For the record, I'm also fond of the solution @mkver mentions (keeping the backwards-compatible imprecise timestamps in Cluster, Block, etc, but rounding them to the nearest multiple of the per-track rational timebase). This just means that when handling files with very short frames, we'd need to require that the legacy timebase be at least twice as precise as the codec rational timebase (so e.g. 453514ns for 48kHz TrueHD).

mkver commented 2 years ago

Let q and q' be timebases with q finer than q' (i.e. q < q'). Let t be exactly representable in q', i.e. t = k' q' with integral k' and let t = (k + r) q with integral k and -0.5 <= r <= 0.5. Then k q = k' q' - r q = (k' + r') q' with r' = -r * q / q'. Also |r'| < |r| <= 1/2 due to the assumption of q being finer than q'.

This implies that if q' is a timebase in which all timestamps of a given track are exactly representable and if q is a finer timebase than q' and if we use "round-to-nearest" for the transformation from q' to q, then the "round-to-nearest" transformation from q' to q will exactly recover the original timestamps. It does not matter what value is used in case the nearest timestamp representable in q is not uniquely determined.

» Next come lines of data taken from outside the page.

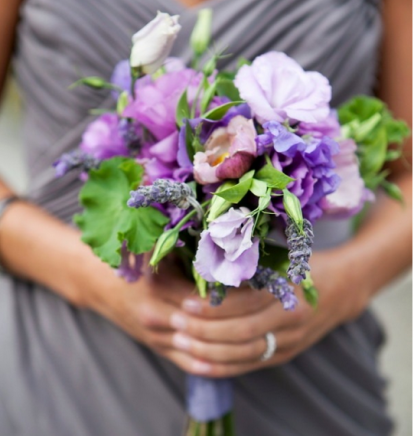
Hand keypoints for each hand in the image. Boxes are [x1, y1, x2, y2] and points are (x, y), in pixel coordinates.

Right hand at [84, 254, 277, 373]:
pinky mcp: (158, 348)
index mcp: (159, 288)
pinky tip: (234, 357)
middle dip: (238, 321)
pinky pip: (189, 362)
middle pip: (208, 326)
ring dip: (230, 343)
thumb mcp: (155, 247)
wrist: (99, 283)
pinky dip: (212, 362)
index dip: (235, 296)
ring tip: (259, 333)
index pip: (207, 300)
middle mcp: (158, 317)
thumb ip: (186, 247)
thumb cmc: (130, 258)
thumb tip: (224, 241)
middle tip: (268, 312)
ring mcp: (157, 337)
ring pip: (201, 348)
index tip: (261, 288)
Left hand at [160, 250, 367, 377]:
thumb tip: (206, 258)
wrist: (344, 287)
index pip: (244, 306)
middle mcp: (291, 321)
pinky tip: (200, 364)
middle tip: (175, 324)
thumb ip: (249, 259)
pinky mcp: (286, 353)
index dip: (212, 307)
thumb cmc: (305, 262)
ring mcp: (290, 341)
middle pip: (241, 334)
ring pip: (244, 354)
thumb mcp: (281, 255)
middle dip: (204, 332)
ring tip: (180, 343)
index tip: (184, 302)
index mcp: (289, 292)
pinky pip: (251, 365)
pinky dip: (224, 367)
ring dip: (209, 352)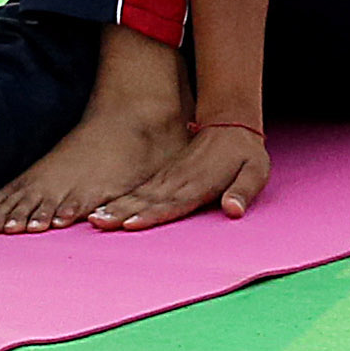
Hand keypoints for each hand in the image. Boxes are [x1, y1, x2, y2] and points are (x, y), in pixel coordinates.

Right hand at [93, 119, 270, 227]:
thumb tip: (234, 210)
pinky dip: (120, 200)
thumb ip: (243, 191)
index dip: (151, 215)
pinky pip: (139, 191)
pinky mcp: (164, 177)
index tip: (130, 224)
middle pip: (147, 202)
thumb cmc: (245, 155)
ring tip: (94, 219)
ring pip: (138, 196)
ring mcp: (168, 179)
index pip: (172, 203)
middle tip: (99, 224)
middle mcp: (178, 183)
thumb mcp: (255, 171)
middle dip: (122, 213)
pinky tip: (103, 210)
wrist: (231, 126)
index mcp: (198, 184)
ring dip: (115, 208)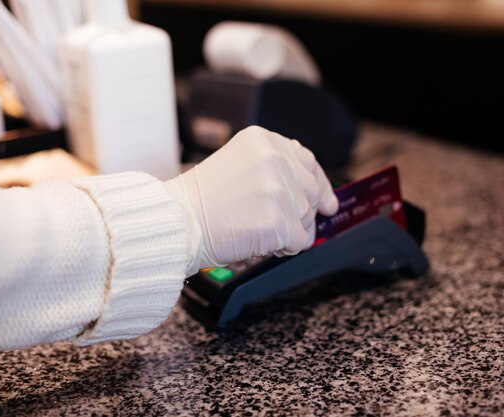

It also follows that there is a unique nearest value for the transformation from q to q' as long as one restricts oneself to timestamps exactly representable in q that emanate from timestamps in q' by "rounding-to-nearest". (As an example, consider q = 1/4 ms and q' = 1/3 ms. Then the timestamp 1/3 ms will be rounded to 1 1/4 ms and 2/3 ms will be rounded to 3 1/4 ms; when transformed back, the original values of 1/3 ms and 2/3 ms are recovered and there is no uniqueness problem; but there is for 2 * 1/4 ms, but no value representable in q' leads to this value.)

It is not necessary for this that q is at least double as precise as q'. If it is, then there will never be multiple nearest values during the transformation from q' to q. But as seen above, this is not even a problem.

The same reasoning as above also establishes the following variants: If the muxer always rounds up/down, then the timestamps can be exactly recovered if the demuxer always rounds down/up. This is due to r and r' having different sign (if nonzero).

From the above it follows that the common case of cfr content can be easily supported via an additional rational timebase; moreover, for common codecs, it is not even necessary to remux the files, as the common 1ms timebase is good enough: All that is left to do is add some header elements via mkvpropedit.